Abstract

Accumulating evidence points towards the involvement of autoimmune mechanisms in the pathophysiology of some subgroups of obsessive–compulsive disorder (OCD). The majority of clinical studies focus on the paediatric autoimmune neuropsychiatric disorders associated with streptococcal infections [1]. The neuroimmune hypothesis is supported by the evidence of response to immunomodulatory therapies in children with treatment-refractory OCD [2].
Although various immunological abnormalities have been suggested also in adults with OCD, results are still inconsistent. Indeed, while an altered activity of the immune system is supported by the findings of increased CD8+ (i.e. suppressor T lymphocytes), decreased CD4+ (helper T lymphocytes) [3], and decreased tumour necrosis factor-α and natural killer activity in OCD patients compared with healthy controls [4, 5], the measurement of pro-inflammatory cytokine interleukin-6 levels have shown no difference between OCD patients and healthy controls [5, 6]. Also, the percentage of B cells identified by the monoclonal antibody marker D8/17 have not distinguished adults with OCD from control subjects [7]. Moreover, a serological survey for neuron-specific and other autoantibodies have revealed no humoral evidence of autoimmunity involving the neuron-, organ-, and non-organ-specific antibodies assayed in OCD patients [8].

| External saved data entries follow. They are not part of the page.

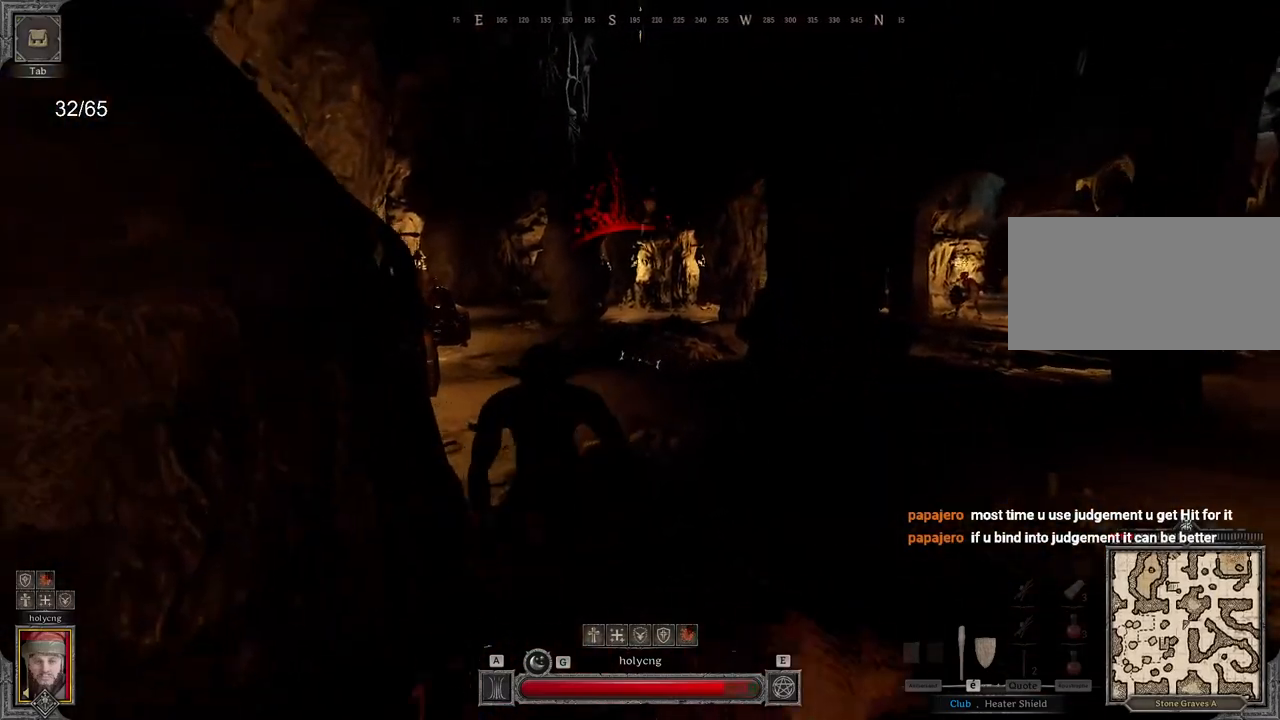
{"keys": [], "mouse": [], "events": [[433, "z", "up"], [483, "mouse_left", "up"]]}
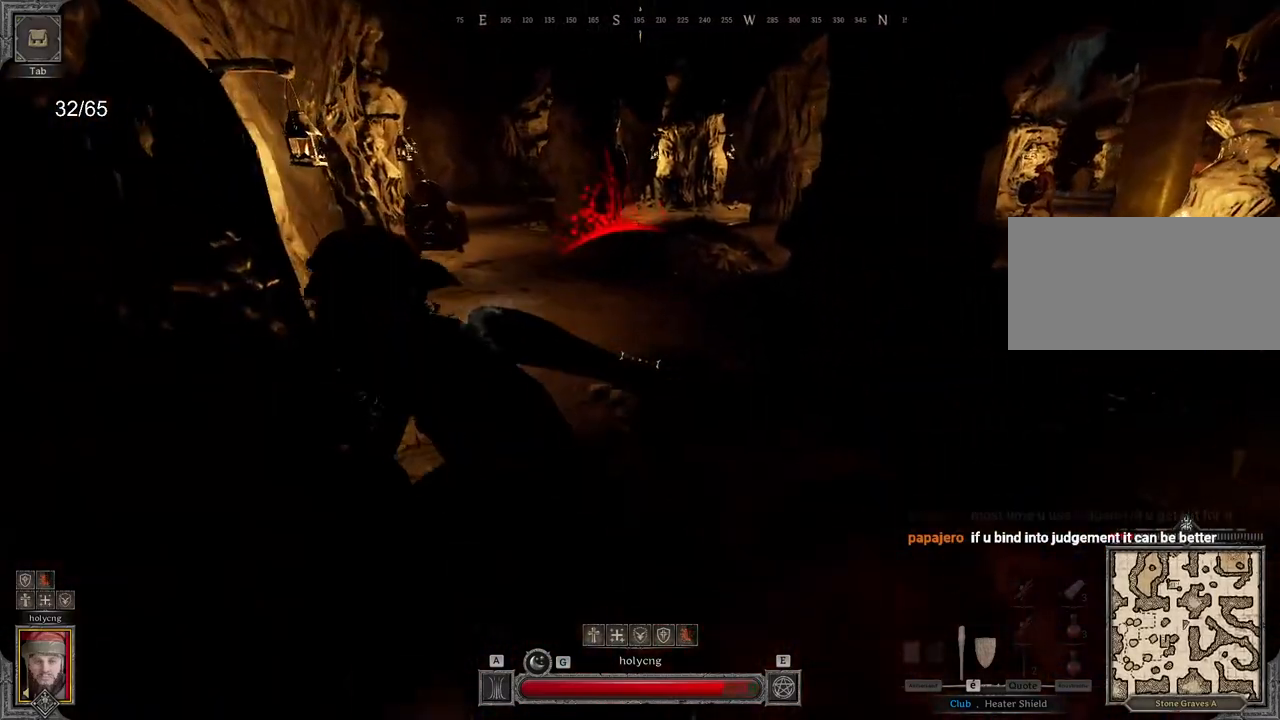
{"keys": ["s"], "mouse": [], "events": [[67, "s", "down"], [317, "a", "down"], [483, "a", "up"]]}
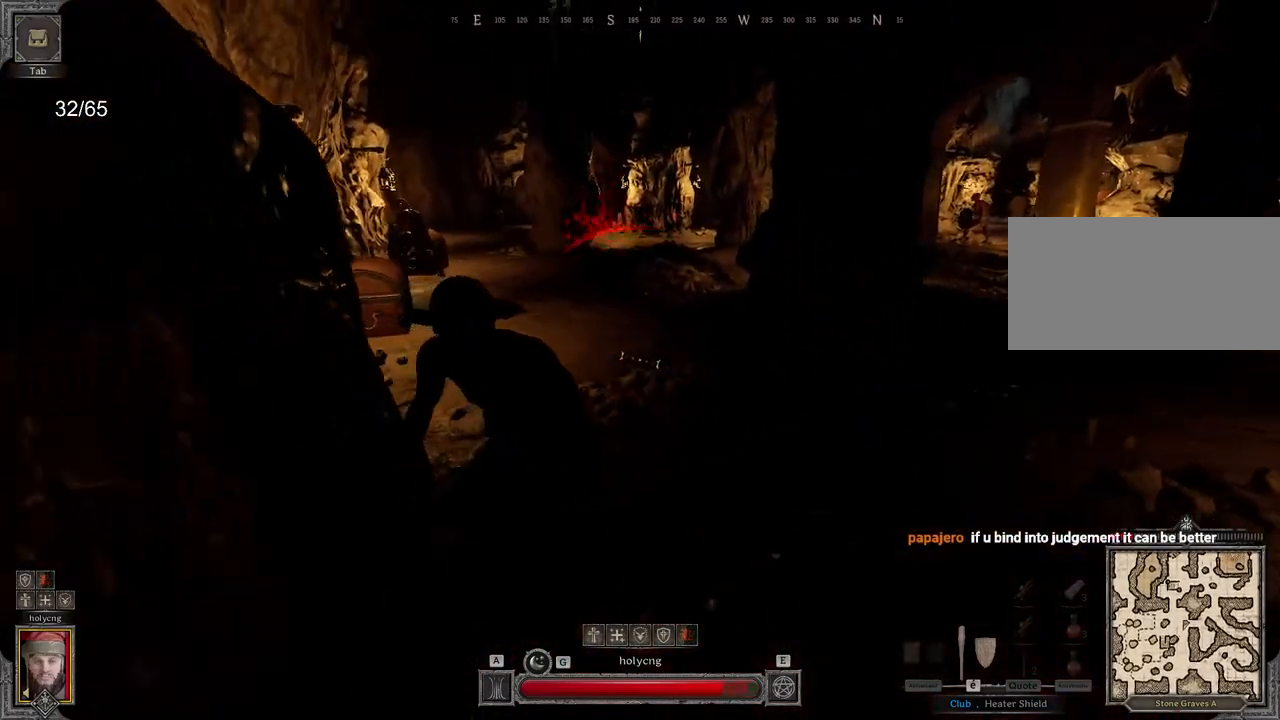
{"keys": ["s"], "mouse": ["left"], "events": [[267, "mouse_left", "down"]]}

According to the literature, only few studies have investigated whether other forms of autoimmune diathesis coexist in OCD subjects. Dinn et al. reported that adult OCD patients appear to have an increased rate of immune-related diseases above and beyond that seen in other psychiatric disorders [9]. Likewise, it has been observed that OCD was 10–15-fold more common in a cohort of patients with systemic lupus erythematosus (SLE) compared with those in community-based studies of OCD [10]. Moreover, an association between OCD and multiple sclerosis has been found [11]. Finally, two old studies evaluating the thyroid function in OCD patients, suggested a possible dysregulation of the hypothalamic–pituitary–thyroid axis [12, 13]. Therefore, in clinical practice the issue of an autoimmune diathesis in OCD patients seems to be underestimated.
In the author's personal experience, recruiting 10 consecutive adult OCD patients, according to the DSM-IV criteria [14], in a mental health service of Rome, an autoimmune diathesis was observed in four of them: three of the patients were found to have an association with SLE disorder, while one patient had Grave's syndrome. Thus, conditions suggestive of a compromised immune function should be carefully considered in OCD patients.
Indeed, it is conceivable that the association between an autoimmune diathesis and a subset of OCD may have some significance in terms of reciprocal risk factor. Two hypotheses can be formulated: an altered immune function, such as an autoimmune syndrome, may represent a risk factor for developing OCD due to the prolonged immunological stress (immunological stress may compromise the blood–brain barrier and permit the influx of anti-striatal antibodies into the central nervous system). In contrast, it is conceivable that the stress deriving from the frustrating situation determined by the OCD itself, may trigger an immunological imbalance, representing a risk factor for developing an autoimmune disease.
Therefore, systematic studies of the immune function should be carried out in OCD patients to possibly identify an immunological diathesis in a subset of them.